Making Extinction a Thing of the Past
  • PublishedJanuary 14, 2026

How Colossal’s mission is advancing the future of de-extinction and species restoration through cutting-edge bioscience and collaboration

If you ask someone which extinct animal they’d bring back, the answers tend to come quickly – the woolly mammoth, the dodo, the dire wolf. These instinctive responses reveal something important about human nature: we recognise the value of the species we have lost, and we are increasingly aware of the accelerating decline of those that remain. Today, that awareness is shaping one of the most ambitious scientific movements of our time.

Colossal Biosciences is the world’s first de-extinction and species restoration company, pioneering a new era where biotechnology and conservation work hand in hand. While extinction has always been part of Earth’s story, the pace at which species are disappearing today is unprecedented. Habitat loss, climate disruption, pollution, poaching, and shrinking genetic diversity are pushing ecosystems past their tipping points. It’s thought that by 2050, half of all species could be lost. The crisis is vast, but so is our capacity for innovation, and it is within this gap that Colossal is building entirely new tools for ecological restoration; tools designed not only to prevent further loss, but ultimately to support rewilding efforts that return species to functioning ecosystems.

A prime example of this is the American red wolf, which illustrates why such innovation is urgently needed. With fewer than twenty individuals left in the wild, and all modern wolves descending from just fourteen founders, the species faces an extreme genetic bottleneck. Traditional conservation alone cannot restore the genetic diversity required for long-term survival. Colossal has confronted this challenge directly, applying technologies initially developed for the restoration of the dire wolf to modern conservation. The successful cloning of red wolf pups, including Neka Kayda the world’s first, in 2024, demonstrated that genetic rescue is both feasible and transformative. These breakthroughs offer a viable route for expanding the species’ genetic base and strengthening its prospects for long-term reintroduction and rewilding across its native range.

However, Colossal’s approach extends beyond scientific achievement. The company’s work is grounded in cross-disciplinary collaboration with conservation groups, leading researchers, and Indigenous communities. Partnerships with the Karankawa tribe of Texas, for example, highlight the cultural significance of species restoration and underline the importance of integrating scientific, ecological, and community perspectives. This model ensures that technological progress is matched by ethical diligence and cultural relevance.

Importantly, the company’s ambitions are not limited to a single species. Colossal is continuing to advance de-extinction projects involving the woolly mammoth, Tasmanian tiger, dodo, and moa, demonstrating capabilities across mammalian, avian, and marsupial biology. Each project contributes knowledge and tools that strengthen contemporary conservation and future rewilding strategies. The establishment of the non profit Colossal Foundation and the global BioVault biobanking network further exemplifies this commitment, creating long-term infrastructure for the preservation of endangered genetic materials.

As with any frontier field, challenges remain.
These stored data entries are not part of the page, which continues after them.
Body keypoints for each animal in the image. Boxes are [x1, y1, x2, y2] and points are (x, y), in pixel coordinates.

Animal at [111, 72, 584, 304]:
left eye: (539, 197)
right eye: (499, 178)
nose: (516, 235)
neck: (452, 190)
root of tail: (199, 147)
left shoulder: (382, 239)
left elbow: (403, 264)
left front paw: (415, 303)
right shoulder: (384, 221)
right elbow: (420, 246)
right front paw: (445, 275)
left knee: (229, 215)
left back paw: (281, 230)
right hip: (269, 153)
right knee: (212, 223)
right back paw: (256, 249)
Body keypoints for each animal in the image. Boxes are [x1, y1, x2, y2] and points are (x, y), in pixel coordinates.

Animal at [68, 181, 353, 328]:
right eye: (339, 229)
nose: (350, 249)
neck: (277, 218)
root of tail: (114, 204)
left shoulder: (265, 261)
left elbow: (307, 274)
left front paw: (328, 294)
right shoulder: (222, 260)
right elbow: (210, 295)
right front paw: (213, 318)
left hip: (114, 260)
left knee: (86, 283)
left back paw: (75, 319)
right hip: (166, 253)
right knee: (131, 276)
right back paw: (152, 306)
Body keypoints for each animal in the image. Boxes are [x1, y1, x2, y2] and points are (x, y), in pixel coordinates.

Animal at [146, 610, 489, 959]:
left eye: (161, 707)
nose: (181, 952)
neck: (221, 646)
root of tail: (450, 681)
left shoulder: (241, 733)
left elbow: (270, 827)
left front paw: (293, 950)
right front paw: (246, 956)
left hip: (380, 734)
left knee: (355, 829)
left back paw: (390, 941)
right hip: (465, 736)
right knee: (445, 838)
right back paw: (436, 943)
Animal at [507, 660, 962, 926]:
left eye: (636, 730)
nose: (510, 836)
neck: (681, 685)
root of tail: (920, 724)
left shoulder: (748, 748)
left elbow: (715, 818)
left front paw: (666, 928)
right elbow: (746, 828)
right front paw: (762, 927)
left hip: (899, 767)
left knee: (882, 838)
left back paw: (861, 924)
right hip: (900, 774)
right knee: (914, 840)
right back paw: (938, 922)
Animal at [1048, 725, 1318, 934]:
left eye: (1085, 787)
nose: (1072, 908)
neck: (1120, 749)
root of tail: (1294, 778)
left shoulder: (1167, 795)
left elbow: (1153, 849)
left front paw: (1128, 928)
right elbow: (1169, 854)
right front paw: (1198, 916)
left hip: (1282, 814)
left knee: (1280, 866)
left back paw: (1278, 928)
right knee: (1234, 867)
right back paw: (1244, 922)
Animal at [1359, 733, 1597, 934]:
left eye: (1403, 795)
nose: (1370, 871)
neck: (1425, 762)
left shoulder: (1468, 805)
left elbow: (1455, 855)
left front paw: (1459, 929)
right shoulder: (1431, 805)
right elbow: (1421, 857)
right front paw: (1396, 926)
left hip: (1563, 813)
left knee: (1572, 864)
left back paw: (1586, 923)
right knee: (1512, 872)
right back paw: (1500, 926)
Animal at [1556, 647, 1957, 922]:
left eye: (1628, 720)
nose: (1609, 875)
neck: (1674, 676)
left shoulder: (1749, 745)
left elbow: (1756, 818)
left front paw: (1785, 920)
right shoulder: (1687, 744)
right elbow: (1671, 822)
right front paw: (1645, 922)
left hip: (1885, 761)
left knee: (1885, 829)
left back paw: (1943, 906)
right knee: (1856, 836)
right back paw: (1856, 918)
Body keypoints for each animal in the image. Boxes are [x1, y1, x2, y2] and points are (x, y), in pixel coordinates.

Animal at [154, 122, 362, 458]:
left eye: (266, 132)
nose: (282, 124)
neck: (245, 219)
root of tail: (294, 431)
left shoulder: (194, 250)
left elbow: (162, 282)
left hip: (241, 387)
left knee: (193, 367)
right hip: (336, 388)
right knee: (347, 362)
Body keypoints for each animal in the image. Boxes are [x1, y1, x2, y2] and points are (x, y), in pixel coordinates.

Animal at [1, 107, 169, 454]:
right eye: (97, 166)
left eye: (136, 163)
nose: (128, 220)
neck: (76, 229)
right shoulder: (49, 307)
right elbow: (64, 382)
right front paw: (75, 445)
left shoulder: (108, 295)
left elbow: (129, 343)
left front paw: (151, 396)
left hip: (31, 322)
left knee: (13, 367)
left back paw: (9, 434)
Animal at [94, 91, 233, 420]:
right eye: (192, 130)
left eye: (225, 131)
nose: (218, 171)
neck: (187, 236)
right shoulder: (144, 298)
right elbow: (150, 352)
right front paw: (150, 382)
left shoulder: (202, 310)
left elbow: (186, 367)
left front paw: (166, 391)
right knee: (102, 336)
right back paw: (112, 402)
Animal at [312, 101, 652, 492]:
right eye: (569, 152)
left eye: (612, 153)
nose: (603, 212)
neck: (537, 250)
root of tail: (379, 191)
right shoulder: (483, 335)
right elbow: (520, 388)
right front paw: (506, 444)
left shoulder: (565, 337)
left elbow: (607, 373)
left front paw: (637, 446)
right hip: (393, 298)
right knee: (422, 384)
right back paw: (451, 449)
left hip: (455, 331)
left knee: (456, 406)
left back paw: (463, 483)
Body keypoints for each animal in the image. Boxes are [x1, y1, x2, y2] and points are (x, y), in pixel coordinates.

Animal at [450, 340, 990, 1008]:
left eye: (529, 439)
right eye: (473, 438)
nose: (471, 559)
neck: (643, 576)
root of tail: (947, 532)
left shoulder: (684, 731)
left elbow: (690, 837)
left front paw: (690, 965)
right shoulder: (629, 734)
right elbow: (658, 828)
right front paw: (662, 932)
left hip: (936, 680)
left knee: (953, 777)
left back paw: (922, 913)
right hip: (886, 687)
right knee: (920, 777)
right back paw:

Biodiversity loss continues to outpace the development of conservation solutions; regulatory frameworks are fragmented; and public understanding of de-extinction science is often shaped by speculation rather than evidence. Yet Colossal’s achievements suggest a turning point. By merging cutting-edge biotechnology with conservation practice, the company is helping to build a future in which ecological restoration and rewilding become both scalable and impactful.

The central message is both pragmatic and hopeful: extinction need not be permanent. With ingenuity, collaboration, and sustained scientific commitment, it is possible not only to prevent further loss but to restore resilience to ecosystems worldwide. 

So, which animal would you like to see come back?